After a few sessions, I started to lose my grip on reality. Drooling in front of my computer, making edits while half listening to sweeping generalisations about how to deal with panic attacks (and once, a well-meaning but ham-fisted and improvised attempt to walk someone through thoughts of self-harm).
This kind of performed voice is not that interesting for me: its restricted nature is hard to engage with. I find editing animated conversation far more fascinating and fulfilling. This is because, even though you may not realize it, every time we talk, we are singing. It’s a beautiful fact of human communication that tone (or, if you want a musical term, pitch) is a major part of how we gather information. It suggests things like mood or intention, expresses irony or conveys whether we’re asking a question.
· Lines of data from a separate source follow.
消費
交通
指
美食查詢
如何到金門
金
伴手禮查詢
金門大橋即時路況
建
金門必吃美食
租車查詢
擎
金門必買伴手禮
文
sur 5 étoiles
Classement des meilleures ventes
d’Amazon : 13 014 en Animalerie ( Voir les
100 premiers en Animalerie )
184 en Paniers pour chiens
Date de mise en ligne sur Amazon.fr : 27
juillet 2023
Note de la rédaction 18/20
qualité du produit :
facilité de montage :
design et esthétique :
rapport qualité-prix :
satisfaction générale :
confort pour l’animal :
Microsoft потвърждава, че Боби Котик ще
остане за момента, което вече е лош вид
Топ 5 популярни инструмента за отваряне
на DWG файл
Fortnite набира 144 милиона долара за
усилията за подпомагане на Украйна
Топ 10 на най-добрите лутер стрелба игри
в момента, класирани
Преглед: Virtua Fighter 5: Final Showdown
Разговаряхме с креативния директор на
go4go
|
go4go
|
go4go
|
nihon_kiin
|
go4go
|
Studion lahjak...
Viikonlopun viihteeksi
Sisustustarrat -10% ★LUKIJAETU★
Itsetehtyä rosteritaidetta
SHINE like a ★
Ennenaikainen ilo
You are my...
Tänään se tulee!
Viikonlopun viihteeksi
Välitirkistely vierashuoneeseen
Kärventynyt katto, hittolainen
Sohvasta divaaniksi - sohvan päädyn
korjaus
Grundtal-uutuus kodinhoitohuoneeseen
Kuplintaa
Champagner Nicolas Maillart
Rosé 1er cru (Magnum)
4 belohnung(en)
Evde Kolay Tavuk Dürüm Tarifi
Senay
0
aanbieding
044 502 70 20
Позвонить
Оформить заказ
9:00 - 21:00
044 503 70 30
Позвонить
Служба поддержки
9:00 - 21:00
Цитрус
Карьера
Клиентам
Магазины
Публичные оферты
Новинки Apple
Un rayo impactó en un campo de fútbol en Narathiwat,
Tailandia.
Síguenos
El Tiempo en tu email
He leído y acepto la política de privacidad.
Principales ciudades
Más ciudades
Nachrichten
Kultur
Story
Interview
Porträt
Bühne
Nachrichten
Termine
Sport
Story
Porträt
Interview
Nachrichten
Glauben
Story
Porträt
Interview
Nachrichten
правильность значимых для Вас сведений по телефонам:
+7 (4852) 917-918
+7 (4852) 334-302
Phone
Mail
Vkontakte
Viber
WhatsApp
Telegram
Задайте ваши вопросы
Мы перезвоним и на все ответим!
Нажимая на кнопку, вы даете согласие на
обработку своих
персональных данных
If you’re editing an interesting conversation, the rhythm and pitch flows and fluctuates constantly. It is my task as an editor cut out all the ums, ahs and stutters that litter a real life conversation, to make it more palatable to the external listener. While the stutters go un-noted when we hear them in real time, the act of recording distorts them. Because they no longer takes place in real time, they register as more significant.
When you listen to the podcasts on Witness, do you notice the edits? From the pit of my soul, I hope not. I want to create an illusion, a conversation that would never take place in real life. This means keeping intact the flow and song of a conversation, while still cutting as much unwanted material as possible.
Sometimes it’s best to keep an um or a stutter, because to cut it out would show my hand. But in any interview you listen to (if the job has been done properly) a lot of material has been cut out in order to create a feeling of certainty to the listener. In the moment, a speaker may have been constructing a thought in real time, with long pauses and several re-casts of sentences: but in the recording, you only hear a little of that process.
I don’t do this to create something fictitious. My ultimate desire is to make the conversation clearer to the listener. I liken it to the slight altering of photos, much as in the case of John Paul Filo and his photo of the 1971 Kate State Massacre. A student of photojournalism, he captured an iconic image of a woman screaming over the body of a gunned-down friend. It’s a powerful image that makes a statement about America’s relationship to gun laws.
However, there was a fence just behind the focus of the shot, and it looked as if the woman had a pole growing out of her head. The pole was unimportant and in fact detracted from the impact of the photo, so Filo removed it with some editing tricks. At the time, this was seen as highly unorthodox and controversial, but as photo-editing has developed it has become the norm, with both positive and negative implications.
Of course, editing includes the risk of changing the meaning and intent of an image. It’s a line you must judge on a case-by-case basis. While John Paul Filos’ intention seemed pure enough, there are countless other examples of photo alteration that do change the meaning of an image. It is my responsibility to make a point clearer, not to alter it.
When I’m editing an audio interview, a most peculiar thing happens. Almost by magic, the collection of words start to actually sing. Not metaphorically, but in reality. It’s an illusion that Diana Deuch articulated beautifully in her 1995 CD “Musical Illusions and Paradoxes”:
In our final demonstration, speech is made to be heard as song, and this is achieved without transforming the sounds in any way, or by adding any musical context, but simply by repeating a phrase several times over. The demonstration is based on a sentence at the beginning of the CD Musical Illusions and Paradoxes. When you listen to this sentence in the usual way, it appears to be spoken normally – as indeed it is. However, when you play the phrase that is embedded in it: “sometimes behave so strangely” over and over again, a curious thing happens. At some point, instead of appearing to be spoken, the words appear to be sung.
This is something a sound editor must fight against, because there’s a point where I cannot hear what is being said properly anymore. The music has taken over. I’ll be forced to leave it for a time and return to the phrase, hoping that the music has left me.
All the same, it persists. I haven’t heard the phrase “sometimes behaves so strangely” in years, but sometimes I still find myself humming its melody, its brief but oddly beautiful music. Its song.